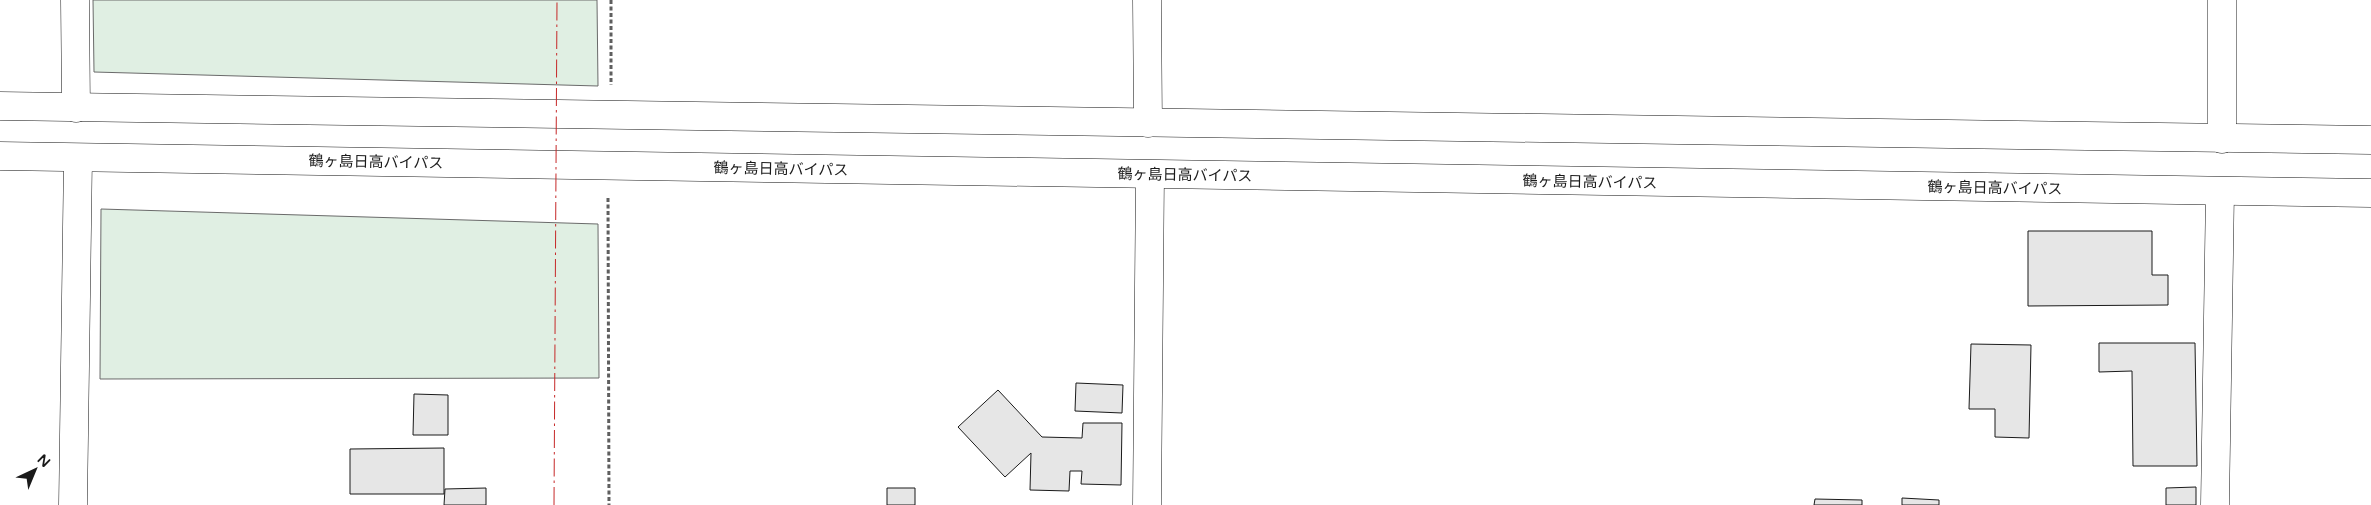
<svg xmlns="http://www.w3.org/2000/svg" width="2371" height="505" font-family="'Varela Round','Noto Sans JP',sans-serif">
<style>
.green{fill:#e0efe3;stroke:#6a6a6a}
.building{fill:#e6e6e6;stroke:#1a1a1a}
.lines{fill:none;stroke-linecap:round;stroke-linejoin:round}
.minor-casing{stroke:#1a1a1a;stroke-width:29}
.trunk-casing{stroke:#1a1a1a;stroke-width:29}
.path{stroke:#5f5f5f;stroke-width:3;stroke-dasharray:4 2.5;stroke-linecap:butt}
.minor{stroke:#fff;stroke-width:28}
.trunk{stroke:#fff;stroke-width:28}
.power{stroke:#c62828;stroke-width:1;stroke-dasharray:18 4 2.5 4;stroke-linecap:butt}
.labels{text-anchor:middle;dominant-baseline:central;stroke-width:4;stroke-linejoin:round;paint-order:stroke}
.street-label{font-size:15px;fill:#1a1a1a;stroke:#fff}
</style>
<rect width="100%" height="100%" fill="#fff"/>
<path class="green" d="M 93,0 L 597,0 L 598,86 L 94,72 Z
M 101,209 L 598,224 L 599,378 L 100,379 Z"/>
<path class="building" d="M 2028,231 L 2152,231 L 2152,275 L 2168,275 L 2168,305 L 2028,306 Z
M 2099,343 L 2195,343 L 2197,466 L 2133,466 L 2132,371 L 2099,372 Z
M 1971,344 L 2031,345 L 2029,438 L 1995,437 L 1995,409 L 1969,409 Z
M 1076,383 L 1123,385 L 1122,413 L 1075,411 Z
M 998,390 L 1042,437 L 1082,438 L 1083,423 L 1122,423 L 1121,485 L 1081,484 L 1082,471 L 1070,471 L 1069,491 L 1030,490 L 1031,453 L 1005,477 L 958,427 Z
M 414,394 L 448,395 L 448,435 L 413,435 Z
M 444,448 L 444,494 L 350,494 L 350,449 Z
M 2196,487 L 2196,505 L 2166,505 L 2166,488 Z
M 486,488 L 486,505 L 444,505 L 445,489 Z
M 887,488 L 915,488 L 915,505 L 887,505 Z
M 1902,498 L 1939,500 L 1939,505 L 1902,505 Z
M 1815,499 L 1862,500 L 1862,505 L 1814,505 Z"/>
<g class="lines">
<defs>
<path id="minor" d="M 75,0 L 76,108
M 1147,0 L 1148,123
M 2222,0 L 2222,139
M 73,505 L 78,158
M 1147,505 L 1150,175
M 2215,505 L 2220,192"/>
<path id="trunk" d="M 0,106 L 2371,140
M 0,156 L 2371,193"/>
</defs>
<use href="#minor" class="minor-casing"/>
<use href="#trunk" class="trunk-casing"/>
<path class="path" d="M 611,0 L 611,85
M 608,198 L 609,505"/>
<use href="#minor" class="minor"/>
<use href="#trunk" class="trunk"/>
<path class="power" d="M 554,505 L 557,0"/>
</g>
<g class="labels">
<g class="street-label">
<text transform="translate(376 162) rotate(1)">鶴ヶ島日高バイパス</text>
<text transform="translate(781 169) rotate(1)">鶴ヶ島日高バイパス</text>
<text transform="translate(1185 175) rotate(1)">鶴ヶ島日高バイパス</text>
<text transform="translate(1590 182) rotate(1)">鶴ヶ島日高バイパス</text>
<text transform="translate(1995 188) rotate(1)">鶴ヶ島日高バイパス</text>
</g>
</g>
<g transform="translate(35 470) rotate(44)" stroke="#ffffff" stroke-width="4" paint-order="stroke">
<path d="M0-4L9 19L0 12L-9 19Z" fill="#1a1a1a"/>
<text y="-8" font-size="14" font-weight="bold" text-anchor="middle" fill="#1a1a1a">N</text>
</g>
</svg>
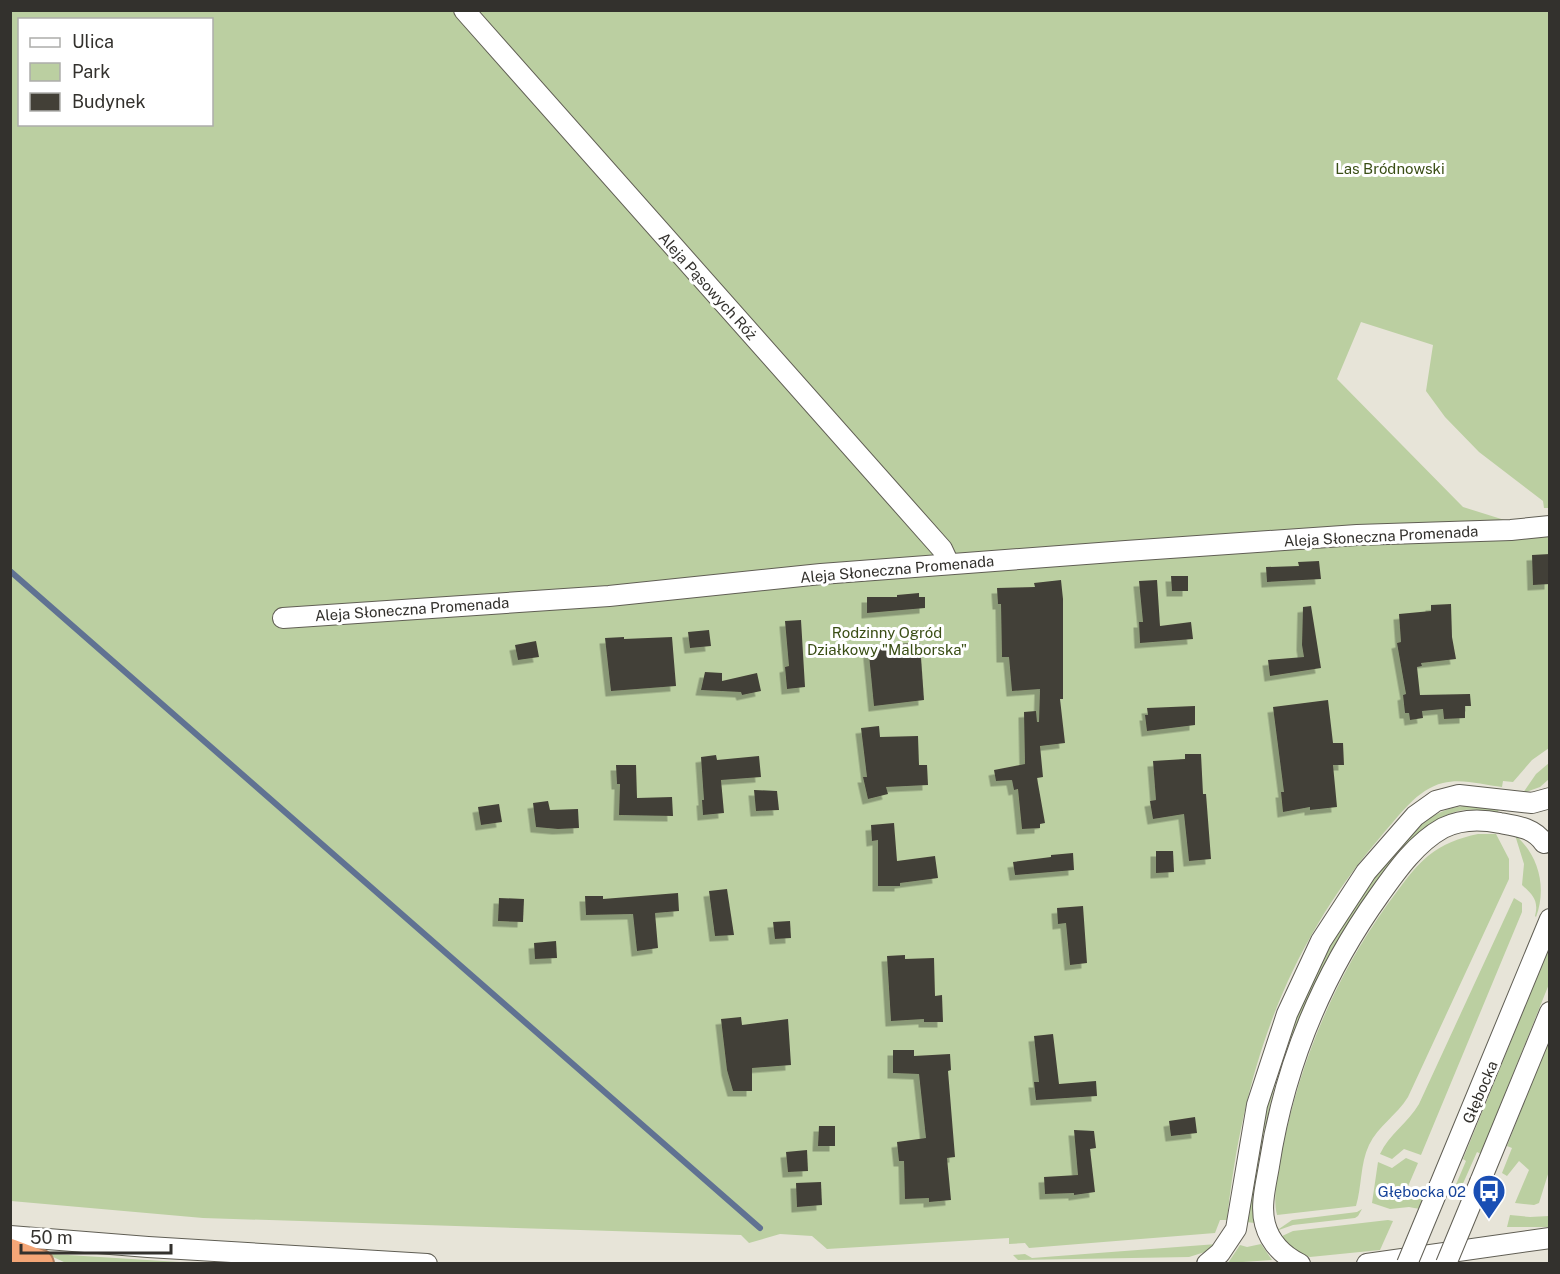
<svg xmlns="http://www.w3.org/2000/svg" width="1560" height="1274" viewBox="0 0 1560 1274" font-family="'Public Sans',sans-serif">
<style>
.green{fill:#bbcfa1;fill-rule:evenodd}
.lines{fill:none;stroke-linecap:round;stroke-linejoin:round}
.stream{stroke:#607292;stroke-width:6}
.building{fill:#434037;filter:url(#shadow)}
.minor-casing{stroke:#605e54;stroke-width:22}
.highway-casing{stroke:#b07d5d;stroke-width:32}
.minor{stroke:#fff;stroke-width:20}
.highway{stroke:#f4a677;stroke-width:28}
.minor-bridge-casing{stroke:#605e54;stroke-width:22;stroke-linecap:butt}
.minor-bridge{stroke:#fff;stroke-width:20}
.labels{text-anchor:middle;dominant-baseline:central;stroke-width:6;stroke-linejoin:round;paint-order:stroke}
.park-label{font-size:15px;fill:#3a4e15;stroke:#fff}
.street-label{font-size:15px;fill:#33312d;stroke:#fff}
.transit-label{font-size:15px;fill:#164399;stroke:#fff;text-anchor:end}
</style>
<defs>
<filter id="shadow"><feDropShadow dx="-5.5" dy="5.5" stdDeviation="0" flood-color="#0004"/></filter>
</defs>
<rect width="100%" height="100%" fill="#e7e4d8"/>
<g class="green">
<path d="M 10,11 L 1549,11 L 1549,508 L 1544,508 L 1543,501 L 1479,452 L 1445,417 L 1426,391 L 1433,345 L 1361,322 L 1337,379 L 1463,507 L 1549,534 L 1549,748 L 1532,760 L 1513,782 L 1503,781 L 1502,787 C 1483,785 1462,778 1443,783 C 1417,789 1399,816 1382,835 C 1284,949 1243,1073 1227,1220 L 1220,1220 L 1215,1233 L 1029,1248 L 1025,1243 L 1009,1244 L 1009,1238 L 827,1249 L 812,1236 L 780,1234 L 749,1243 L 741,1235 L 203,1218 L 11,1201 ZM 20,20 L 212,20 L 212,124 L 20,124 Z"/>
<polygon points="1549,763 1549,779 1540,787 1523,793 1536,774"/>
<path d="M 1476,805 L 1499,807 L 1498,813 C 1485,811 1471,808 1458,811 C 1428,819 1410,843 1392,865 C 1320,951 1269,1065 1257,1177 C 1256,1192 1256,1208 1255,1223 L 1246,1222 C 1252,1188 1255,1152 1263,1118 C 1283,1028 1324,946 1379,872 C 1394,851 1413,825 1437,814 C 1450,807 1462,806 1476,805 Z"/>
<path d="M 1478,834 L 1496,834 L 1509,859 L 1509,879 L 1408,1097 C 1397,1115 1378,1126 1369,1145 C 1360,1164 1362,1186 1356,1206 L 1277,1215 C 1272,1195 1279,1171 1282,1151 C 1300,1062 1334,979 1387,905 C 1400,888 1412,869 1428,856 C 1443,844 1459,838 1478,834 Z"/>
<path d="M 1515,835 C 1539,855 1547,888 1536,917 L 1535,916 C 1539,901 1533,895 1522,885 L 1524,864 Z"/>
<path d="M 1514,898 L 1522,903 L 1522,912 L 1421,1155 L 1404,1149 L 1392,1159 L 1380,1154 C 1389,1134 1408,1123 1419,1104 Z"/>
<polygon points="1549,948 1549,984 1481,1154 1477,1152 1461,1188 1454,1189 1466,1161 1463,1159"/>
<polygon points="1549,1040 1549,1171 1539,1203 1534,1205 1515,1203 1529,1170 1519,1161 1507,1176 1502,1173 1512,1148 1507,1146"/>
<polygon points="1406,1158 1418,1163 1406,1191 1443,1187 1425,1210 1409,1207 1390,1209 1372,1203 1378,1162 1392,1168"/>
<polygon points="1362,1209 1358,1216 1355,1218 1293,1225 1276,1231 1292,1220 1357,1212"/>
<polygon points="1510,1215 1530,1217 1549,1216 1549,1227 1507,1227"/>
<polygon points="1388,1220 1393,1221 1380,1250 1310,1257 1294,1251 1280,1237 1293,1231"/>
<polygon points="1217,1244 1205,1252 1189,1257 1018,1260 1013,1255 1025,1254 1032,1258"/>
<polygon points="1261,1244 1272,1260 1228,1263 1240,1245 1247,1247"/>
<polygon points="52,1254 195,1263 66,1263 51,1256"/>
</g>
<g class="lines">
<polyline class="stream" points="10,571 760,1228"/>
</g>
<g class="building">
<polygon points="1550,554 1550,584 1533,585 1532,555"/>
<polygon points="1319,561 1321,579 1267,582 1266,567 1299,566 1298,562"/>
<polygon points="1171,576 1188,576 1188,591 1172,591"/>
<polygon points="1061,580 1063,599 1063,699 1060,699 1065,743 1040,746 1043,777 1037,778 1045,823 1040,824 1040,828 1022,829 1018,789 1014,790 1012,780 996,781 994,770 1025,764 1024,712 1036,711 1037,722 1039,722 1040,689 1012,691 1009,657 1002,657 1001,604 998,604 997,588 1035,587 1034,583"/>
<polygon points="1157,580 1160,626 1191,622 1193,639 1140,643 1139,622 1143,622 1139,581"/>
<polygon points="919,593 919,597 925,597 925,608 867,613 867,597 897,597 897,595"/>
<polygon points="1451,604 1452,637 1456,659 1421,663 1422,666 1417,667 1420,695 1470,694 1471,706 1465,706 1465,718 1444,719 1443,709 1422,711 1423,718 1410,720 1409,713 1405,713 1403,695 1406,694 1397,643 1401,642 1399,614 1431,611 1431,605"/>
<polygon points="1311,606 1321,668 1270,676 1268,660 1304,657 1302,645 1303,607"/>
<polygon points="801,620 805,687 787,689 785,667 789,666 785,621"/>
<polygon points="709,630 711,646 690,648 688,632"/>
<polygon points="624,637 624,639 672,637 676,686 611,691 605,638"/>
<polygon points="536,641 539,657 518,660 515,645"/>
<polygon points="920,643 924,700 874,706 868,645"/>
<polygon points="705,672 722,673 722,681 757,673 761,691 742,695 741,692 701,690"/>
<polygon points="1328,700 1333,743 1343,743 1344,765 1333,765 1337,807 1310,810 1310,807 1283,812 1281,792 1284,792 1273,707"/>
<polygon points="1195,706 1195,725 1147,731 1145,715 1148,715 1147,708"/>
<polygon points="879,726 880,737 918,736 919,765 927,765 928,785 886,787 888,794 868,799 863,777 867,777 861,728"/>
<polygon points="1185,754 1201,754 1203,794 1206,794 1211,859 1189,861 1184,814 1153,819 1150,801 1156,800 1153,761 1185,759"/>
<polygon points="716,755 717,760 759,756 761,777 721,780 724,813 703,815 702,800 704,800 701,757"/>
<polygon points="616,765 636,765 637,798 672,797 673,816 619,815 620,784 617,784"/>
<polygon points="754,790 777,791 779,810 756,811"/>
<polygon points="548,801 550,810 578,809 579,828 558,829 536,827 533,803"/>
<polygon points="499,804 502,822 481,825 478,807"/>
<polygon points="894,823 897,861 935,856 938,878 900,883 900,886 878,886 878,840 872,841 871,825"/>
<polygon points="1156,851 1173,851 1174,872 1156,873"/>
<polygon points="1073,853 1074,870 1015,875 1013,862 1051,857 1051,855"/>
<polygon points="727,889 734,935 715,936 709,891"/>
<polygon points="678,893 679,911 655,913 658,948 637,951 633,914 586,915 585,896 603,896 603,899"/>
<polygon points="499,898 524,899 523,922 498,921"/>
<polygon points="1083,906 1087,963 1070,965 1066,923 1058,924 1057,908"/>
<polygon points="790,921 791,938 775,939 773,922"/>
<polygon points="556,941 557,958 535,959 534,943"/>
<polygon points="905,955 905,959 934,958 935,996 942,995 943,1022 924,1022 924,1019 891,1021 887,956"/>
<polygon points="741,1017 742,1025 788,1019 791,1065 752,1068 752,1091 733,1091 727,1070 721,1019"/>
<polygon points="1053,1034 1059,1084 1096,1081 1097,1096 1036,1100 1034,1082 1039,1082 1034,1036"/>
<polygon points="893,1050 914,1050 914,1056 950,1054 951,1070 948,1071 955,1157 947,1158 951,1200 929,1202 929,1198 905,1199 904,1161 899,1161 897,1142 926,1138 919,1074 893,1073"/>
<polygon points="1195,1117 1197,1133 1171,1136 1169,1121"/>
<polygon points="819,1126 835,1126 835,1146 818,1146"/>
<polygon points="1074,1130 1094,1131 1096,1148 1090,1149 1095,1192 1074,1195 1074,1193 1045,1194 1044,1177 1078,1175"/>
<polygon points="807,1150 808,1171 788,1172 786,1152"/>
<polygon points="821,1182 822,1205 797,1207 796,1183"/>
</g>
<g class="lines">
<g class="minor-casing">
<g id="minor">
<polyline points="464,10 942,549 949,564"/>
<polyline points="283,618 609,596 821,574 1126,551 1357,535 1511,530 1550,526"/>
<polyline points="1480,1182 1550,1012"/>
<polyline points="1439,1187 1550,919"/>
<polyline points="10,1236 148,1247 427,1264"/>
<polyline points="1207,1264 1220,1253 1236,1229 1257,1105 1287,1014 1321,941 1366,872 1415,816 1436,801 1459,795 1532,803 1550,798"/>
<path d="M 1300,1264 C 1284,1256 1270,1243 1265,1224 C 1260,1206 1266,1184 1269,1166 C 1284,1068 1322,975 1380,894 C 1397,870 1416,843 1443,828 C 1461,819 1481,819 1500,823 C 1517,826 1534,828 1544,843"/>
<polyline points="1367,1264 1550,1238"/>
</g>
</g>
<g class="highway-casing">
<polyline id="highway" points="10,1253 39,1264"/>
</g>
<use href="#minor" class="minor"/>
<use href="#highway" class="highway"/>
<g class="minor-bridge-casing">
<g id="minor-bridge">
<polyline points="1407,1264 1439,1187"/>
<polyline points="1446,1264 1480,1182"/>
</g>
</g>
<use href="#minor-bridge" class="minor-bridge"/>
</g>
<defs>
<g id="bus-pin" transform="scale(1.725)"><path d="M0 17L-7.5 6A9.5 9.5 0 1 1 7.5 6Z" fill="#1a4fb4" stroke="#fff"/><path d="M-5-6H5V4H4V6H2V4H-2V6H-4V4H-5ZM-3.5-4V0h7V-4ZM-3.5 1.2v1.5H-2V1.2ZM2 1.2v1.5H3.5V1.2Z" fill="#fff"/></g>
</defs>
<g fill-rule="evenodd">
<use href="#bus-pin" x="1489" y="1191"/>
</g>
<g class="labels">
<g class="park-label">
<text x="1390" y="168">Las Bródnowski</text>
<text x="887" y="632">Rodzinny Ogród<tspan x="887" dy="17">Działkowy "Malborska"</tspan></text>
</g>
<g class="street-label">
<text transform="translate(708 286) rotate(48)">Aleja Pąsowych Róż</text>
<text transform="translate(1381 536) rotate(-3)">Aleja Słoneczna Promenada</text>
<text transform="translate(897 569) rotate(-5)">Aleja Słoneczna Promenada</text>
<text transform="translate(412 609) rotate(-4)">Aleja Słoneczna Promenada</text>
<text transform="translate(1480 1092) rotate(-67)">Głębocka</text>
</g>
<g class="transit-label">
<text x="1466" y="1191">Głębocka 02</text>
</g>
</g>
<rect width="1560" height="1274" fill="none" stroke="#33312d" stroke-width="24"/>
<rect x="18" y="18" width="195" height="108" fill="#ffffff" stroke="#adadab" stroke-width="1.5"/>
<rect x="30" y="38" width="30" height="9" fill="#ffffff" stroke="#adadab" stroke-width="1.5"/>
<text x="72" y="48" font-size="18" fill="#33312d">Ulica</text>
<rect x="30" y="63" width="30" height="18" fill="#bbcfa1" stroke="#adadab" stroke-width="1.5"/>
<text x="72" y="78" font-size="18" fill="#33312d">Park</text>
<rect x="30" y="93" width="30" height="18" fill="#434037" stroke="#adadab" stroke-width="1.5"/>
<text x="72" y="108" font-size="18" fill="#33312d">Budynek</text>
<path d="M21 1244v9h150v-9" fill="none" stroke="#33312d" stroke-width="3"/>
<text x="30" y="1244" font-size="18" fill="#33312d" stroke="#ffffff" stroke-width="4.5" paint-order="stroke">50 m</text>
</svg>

Task goal >> Reply with one number only: how many lines of the listing hold "adadab"?

Output of the exercise >> 4